TAREFA 1: Indique se cada afirmação concorda com o excerto sobre os conflitos com pescadores espanhóis. Responda sim ou não e cite as palavras exatas do excerto que o decidem. (a) O confronto do dia 2 ocorreu ao largo de Montegordo. (b) Paulo Portas mandou três barcos da Marinha patrulhar a zona de Vila Real de Santo António. (c) Narciso Clemente atribui a culpa, em primeiro lugar, aos pescadores espanhóis.
TAREFA 2: Por favor, resuma o excerto sobre os conflitos com pescadores espanhóis em duas frases.
TAREFA 3: Reescreva em forma de lista o parágrafo do excerto sobre os conflitos com pescadores espanhóis que começa por "Narciso Clemente, que defende", mantendo os factos principais.

Abalroamentos de embarcações, tiros e apedrejamentos são cada vez mais comuns nas águas portuguesas. No dia 2, ao largo de Montegordo, teve lugar uma refrega entre tripulantes de embarcações espanholas e agentes da Polícia Marítima, com um deles a ser lançado ao mar. "Isto só se vai resolver quando acontecer uma desgraça", preconizou ao PÚBLICO um sindicalista.

"Os desacatos no mar, com pescadores espanhóis, são frequentes, sobretudo no último ano. Ainda em Agosto, também no Algarve, se registaram problemas muito graves", disse Narciso Clemente, um director do Sindicato de Fogueiros de Terra e da Mestrança e Marinhagem de Máquinas da Marinha Mercante. "A culpa de tudo isto pertence, em primeiro lugar, ao Governo, uma vez que não há fiscalização suficiente. As medidas agora anunciadas por Paulo Portas, que mandou dois barcos da Marinha para patrulharem a zona de Vila Real de Santo António, é tardia e, se calhar, insuficiente, pois há muito que o chefe de gabinete do Secretário de Estado das Pescas foi avisado do que se tem vindo a passar, inclusive de abalroamentos propositados dos barcos espanhóis aos portugueses", adiantou.

Narciso Clemente, que defende uma acção concertada entre a Secretaria de Estado das Pescas e a Marinha, disse ainda que, diariamente, são às dezenas os barcos espanhóis que fazem a faina ilegal nas águas portuguesas, quer por não estarem autorizados, quer por utilizarem artes proibidas. "O pior é que muitos deles [pescadores espanhóis] vêm armados de caçadeiras".

DADOS DO EXERCÍCIO:
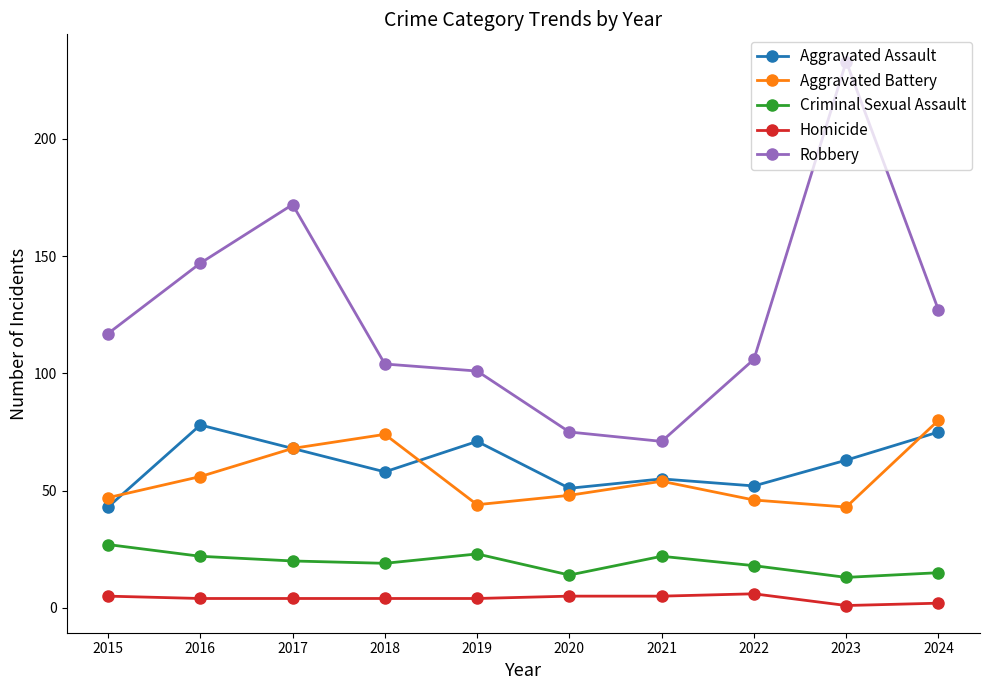

Is the value of Aggravated Assault at 2019 greater than the value of Criminal Sexual Assault at 2020?

Yes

RESPOSTA 1:
(a) Sim: "No dia 2, ao largo de Montegordo, teve lugar uma refrega entre tripulantes de embarcações espanholas e agentes da Polícia Marítima"
(b) Não: "mandou dois barcos da Marinha para patrulharem a zona de Vila Real de Santo António"
(c) Não: "A culpa de tudo isto pertence, em primeiro lugar, ao Governo"

RESPOSTA 2: Abalroamentos, tiros e apedrejamentos são cada vez mais comuns nas águas portuguesas, e no dia 2, ao largo de Montegordo, houve uma refrega entre tripulantes de embarcações espanholas e agentes da Polícia Marítima. Narciso Clemente, director de um sindicato, culpa o Governo pela falta de fiscalização, considera tardias e talvez insuficientes as medidas anunciadas por Paulo Portas e afirma que dezenas de barcos espanhóis pescam ilegalmente todos os dias, muitos com pescadores armados de caçadeiras.

RESPOSTA 3:
- Narciso Clemente defende uma acção concertada entre a Secretaria de Estado das Pescas e a Marinha.
- Segundo ele, dezenas de barcos espanhóis fazem diariamente a faina ilegal nas águas portuguesas.
- A faina é ilegal por os barcos não estarem autorizados ou por utilizarem artes proibidas.
- Muitos pescadores espanhóis vêm armados de caçadeiras.